UCL’s Tristran Smith noted that what he described as the “hydrogen opportunity” has now been spotted outside shipping and the big hydrogen producers have spotted that shipping could be a key source of demand, supporting business cases and investment. He noted Africa’s enormous hydrogen potential and scope to ensure that future energy development follows a more equitable transition.

Regulation required

He issuing a stark warning about the need for regulation. Without a strong enough outcome at MEPC 80, the transition will be led by individual companies and countries taking action, he said, because they have no other choice but to do so. These entities may state their aims for net zero by 2050 but details are likely to be lacking. And he highlighted the importance of a paper published by The High-Level Expert Group on the Net-Zero Emissions Commitments of Non-State Entities.

The Group’s advice leaves no room for anyone to hide, Smith declared, because they have a clear set of criteria about what a credible commitment to net-zero really means. They turn generic statements and claims into specifics. “These specifics are about 1.5 (degree target). They include Scope 1, 2, 3 emissions, all greenhouse gases, upstream emissions, and actual operational emissions. So we can see this kind of alternative scenario has a lot of credibility and that’s what’s so challenging… we will end up with something less equitable unless the IMO get its ambitions correct.”

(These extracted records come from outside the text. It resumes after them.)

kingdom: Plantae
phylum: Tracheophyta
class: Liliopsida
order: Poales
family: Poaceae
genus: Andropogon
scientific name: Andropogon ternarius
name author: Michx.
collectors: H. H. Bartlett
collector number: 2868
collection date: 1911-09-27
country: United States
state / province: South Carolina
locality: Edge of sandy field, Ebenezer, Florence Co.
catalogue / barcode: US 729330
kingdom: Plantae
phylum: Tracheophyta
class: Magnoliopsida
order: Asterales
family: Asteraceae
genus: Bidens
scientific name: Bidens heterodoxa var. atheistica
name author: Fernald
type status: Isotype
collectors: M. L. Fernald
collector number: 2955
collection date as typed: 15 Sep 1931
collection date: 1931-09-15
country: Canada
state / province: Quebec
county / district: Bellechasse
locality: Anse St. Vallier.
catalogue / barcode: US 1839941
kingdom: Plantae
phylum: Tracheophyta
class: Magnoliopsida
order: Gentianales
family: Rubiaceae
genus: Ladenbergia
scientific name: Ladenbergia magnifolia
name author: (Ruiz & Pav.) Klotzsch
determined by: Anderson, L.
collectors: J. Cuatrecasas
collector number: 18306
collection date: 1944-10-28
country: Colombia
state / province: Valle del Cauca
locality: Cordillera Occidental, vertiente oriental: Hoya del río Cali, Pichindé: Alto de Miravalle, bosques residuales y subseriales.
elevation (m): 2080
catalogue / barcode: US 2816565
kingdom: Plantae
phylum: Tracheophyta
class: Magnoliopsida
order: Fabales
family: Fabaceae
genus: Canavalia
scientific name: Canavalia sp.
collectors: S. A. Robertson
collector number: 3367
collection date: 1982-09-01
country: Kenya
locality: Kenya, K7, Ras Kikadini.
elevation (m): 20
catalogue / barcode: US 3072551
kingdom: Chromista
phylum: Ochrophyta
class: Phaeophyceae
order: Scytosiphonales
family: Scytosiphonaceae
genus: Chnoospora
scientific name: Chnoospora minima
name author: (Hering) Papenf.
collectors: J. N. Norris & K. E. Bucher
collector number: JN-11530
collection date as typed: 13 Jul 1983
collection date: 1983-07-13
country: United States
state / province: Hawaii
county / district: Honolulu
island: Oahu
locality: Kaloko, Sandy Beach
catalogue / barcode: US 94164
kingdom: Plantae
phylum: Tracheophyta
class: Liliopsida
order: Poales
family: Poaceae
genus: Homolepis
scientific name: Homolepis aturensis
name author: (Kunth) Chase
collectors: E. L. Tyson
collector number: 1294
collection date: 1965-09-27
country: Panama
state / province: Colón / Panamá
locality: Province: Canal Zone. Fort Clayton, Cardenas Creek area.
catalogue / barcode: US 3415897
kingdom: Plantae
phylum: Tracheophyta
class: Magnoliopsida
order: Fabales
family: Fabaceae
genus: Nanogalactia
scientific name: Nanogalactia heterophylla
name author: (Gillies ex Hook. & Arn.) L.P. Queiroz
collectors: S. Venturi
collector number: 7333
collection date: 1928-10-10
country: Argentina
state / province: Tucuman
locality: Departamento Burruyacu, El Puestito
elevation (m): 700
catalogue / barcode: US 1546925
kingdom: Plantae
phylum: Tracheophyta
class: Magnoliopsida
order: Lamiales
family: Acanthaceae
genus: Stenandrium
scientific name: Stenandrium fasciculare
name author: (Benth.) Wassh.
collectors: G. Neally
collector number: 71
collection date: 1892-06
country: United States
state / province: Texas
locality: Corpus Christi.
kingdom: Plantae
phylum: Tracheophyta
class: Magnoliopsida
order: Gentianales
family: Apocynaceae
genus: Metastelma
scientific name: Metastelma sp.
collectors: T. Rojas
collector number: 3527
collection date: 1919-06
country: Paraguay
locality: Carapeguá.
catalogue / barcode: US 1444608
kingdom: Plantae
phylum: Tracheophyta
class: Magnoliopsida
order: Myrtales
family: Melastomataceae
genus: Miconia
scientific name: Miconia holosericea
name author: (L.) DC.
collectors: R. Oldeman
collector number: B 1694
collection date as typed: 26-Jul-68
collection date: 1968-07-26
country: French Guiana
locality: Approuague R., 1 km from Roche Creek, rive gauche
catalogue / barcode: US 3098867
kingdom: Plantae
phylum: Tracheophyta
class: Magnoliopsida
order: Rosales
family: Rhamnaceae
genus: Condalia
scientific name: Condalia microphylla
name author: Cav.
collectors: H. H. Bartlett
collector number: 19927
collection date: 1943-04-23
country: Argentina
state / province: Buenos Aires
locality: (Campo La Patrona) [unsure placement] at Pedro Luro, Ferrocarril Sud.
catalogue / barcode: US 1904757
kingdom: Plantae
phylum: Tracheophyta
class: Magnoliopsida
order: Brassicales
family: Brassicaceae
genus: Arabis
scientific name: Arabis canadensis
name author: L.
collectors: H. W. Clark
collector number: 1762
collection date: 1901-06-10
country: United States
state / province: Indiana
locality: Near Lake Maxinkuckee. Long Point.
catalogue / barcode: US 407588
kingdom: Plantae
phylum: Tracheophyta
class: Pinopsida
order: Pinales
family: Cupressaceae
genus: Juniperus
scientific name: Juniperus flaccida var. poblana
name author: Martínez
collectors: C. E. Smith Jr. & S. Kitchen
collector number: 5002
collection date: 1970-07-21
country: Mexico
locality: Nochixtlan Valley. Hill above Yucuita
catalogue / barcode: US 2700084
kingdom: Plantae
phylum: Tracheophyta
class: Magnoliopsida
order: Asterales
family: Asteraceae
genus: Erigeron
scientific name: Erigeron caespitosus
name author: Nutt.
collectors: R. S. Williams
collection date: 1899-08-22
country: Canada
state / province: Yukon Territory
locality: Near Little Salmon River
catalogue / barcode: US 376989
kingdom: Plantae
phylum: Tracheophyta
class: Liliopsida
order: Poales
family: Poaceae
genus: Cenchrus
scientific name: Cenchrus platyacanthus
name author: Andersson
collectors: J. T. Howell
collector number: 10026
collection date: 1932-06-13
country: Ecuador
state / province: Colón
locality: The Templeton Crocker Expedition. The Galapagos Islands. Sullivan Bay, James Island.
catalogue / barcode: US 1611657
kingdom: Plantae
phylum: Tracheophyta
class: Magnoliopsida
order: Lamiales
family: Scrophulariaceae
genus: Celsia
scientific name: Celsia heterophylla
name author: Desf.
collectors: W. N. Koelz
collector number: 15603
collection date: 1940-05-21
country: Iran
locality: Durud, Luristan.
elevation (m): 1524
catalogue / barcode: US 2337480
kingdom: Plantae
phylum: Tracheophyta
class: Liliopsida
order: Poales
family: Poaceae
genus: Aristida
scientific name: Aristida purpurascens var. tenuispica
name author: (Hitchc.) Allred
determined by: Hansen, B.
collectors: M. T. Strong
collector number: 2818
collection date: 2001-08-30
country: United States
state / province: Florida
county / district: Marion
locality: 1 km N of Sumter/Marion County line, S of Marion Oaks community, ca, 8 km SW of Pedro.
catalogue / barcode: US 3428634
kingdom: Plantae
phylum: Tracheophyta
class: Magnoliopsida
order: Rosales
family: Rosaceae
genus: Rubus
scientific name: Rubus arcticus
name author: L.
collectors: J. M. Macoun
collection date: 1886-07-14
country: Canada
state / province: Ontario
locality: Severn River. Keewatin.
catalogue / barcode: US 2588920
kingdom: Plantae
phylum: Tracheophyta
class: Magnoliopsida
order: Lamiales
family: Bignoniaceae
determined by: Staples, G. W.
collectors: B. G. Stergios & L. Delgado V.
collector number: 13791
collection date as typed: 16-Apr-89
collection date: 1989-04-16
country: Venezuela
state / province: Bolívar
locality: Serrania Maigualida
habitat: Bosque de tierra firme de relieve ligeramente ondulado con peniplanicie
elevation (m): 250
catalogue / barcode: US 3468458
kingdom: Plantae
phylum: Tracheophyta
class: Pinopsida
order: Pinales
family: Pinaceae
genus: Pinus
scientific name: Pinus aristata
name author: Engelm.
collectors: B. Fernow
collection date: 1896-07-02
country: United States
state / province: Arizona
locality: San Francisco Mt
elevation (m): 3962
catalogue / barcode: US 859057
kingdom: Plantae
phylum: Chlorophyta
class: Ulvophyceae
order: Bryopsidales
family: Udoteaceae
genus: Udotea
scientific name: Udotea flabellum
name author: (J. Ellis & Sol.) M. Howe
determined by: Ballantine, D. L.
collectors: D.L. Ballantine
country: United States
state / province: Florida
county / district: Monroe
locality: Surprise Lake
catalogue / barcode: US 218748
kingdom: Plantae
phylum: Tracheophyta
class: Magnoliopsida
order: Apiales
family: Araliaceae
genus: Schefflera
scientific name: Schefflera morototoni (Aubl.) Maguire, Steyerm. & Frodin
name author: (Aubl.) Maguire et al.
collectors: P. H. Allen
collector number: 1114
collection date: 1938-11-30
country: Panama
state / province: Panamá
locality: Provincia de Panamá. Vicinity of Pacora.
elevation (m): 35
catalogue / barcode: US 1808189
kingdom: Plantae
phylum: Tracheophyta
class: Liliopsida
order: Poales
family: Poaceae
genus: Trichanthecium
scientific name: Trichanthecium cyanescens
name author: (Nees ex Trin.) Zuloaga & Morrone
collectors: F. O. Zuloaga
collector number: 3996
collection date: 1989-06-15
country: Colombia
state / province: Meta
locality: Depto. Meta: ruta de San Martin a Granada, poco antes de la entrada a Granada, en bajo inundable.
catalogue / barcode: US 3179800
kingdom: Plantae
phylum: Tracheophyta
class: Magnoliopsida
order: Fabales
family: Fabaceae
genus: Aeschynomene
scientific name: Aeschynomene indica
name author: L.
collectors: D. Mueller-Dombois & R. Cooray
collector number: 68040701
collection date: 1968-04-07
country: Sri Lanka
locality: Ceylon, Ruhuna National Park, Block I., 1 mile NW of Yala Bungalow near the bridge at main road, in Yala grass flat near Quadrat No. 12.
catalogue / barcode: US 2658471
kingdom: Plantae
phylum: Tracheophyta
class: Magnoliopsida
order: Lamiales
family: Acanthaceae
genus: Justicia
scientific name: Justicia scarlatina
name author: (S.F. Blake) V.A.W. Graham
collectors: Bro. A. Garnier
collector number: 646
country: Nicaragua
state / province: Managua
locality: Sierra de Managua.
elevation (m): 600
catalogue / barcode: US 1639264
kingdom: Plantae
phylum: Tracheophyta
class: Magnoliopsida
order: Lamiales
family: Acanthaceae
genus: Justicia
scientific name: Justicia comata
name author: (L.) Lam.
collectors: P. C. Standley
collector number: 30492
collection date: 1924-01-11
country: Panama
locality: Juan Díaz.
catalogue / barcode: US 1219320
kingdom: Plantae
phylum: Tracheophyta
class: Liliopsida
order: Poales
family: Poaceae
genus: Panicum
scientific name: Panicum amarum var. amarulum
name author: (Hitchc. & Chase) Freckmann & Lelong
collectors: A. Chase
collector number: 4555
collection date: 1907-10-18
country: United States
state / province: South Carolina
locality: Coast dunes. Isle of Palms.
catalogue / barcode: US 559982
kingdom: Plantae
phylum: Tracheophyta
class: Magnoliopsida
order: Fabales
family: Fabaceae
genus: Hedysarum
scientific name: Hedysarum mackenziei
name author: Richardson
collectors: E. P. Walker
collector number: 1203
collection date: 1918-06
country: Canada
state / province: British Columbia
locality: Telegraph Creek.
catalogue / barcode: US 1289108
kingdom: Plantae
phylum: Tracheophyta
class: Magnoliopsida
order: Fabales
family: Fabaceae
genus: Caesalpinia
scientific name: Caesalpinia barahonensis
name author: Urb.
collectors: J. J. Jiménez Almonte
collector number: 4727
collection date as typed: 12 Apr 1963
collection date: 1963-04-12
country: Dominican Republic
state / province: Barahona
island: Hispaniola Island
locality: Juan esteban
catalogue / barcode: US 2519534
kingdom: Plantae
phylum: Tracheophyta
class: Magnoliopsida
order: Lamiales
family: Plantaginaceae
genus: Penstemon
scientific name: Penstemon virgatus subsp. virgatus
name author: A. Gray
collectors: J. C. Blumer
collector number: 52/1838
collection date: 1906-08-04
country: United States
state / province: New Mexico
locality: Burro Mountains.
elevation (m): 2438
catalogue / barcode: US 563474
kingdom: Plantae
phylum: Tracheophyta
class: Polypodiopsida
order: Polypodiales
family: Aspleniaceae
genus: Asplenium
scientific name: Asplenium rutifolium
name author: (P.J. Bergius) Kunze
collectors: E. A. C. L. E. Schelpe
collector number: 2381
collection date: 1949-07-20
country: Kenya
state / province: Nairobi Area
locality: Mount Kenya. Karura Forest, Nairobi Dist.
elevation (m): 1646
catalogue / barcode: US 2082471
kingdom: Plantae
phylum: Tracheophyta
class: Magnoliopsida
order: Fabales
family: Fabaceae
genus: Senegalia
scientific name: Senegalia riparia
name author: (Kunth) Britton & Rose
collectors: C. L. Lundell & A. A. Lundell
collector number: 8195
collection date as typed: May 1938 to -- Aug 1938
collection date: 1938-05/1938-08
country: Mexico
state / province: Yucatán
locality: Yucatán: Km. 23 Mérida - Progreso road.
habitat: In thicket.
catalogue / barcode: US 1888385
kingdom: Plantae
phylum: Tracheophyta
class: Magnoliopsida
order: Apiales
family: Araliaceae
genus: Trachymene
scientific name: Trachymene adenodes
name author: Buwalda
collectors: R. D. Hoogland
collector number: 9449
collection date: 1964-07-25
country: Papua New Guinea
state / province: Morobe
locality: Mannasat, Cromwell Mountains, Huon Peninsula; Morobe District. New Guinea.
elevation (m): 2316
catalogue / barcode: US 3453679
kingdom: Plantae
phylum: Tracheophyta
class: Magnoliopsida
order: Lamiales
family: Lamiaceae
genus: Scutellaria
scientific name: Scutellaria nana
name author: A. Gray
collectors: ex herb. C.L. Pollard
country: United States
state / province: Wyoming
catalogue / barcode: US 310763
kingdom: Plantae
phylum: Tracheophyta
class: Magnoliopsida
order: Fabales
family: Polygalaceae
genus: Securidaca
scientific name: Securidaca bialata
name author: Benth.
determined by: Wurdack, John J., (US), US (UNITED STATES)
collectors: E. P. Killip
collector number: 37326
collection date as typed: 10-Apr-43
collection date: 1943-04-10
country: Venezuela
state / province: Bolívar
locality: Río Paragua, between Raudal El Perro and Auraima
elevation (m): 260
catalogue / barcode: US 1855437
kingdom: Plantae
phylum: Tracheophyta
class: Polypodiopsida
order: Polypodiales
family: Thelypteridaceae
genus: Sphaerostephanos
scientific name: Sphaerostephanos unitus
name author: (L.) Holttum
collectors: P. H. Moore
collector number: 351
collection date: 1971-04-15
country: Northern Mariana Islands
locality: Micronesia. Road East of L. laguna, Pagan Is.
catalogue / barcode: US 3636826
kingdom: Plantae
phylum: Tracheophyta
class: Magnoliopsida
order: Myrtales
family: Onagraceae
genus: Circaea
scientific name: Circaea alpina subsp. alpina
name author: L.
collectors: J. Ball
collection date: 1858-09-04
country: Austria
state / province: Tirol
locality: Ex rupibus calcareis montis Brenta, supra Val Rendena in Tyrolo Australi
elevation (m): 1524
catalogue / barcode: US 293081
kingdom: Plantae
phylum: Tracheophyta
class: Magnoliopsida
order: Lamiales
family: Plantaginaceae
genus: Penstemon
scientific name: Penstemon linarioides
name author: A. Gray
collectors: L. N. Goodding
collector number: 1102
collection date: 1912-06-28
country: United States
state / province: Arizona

“Reddest of all red lines”

Palmer asked panelists to look forward to the thirteenth meeting of the IMO’s Intersessional Working Group on Reduction of GHG Emissions from Ships. How could countries like the Marshall Islands convey the importance of 1.5 to the IMO, she asked Ambassador Ishoda.

“For many island nations across the world, particularly the Marshall Islands because we’re low-lying, climate change is an existential threat. For those of you who have never been to my islands, it can be hard to comprehend the extent of our vulnerability… Together with our Pacific brothers and sisters, we were instrumental in negotiating the Paris Agreement and enshrining the goal of 1.5° limit. And it is the reddest of all red lines for us.”

He revealed that the Marshall Islands, Solomon Islands and New Zealand are co-sponsoring a resolution at MEPC 79 to require complete emissions reductions no later than 2050, with a reduction of more than 80% by 2040 on a well-to-wake basis.

“That, quite simply, is the minimum scientific requirement or ambition, and we are confident that all ambitious member states and industry representatives will support this. But, of course, once we set that target, we need also to have the measures in place to achieve it.”

Aerial view of coral reef with ocean waves.

New targets needed

“It was the incredibly weak 2030 carbon intensity target, the 40% improvement on 2008, that gave us the weak outcome on CII and EEXI,” Smith declared. “So what we really need to do is use this opportunity to get those numbers right.”

Smith said that the soft approach would be to hold emissions roughly constant until 2030 and then face a very rapid, more expensive and extremely disruptive transition thereafter. A better strategy, he suggested, would be to implement larger cuts today to meet a more ambitious goal by 2030.

“That’s the pathway that we’ve identified that has a lower cost and the lowest level of disruption. But it does involve us making ambitious numbers for a material greenhouse gas reduction by 2030. Depending on how much we do by then … somewhere between 80% and 100% by 2040.

Reinforcing the requirement for action today, Smith proclaimed: “It’s not really about zero by 2050, it’s really about what happens in the 2030s.”